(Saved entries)
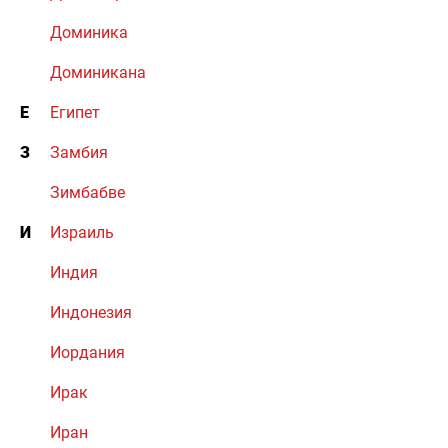
Доминика
Доминикана
Е
Египет
З
Замбия
Зимбабве
И
Израиль
Индия
Индонезия
Иордания
Ирак
Иран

== What this task involves ==
Transcribe all entries above exactly. Drop the pictures.

== The completed task ==
Доминика
Доминикана
Е
Египет
З
Замбия
Зимбабве
И
Израиль
Индия
Индонезия
Иордания
Ирак
Иран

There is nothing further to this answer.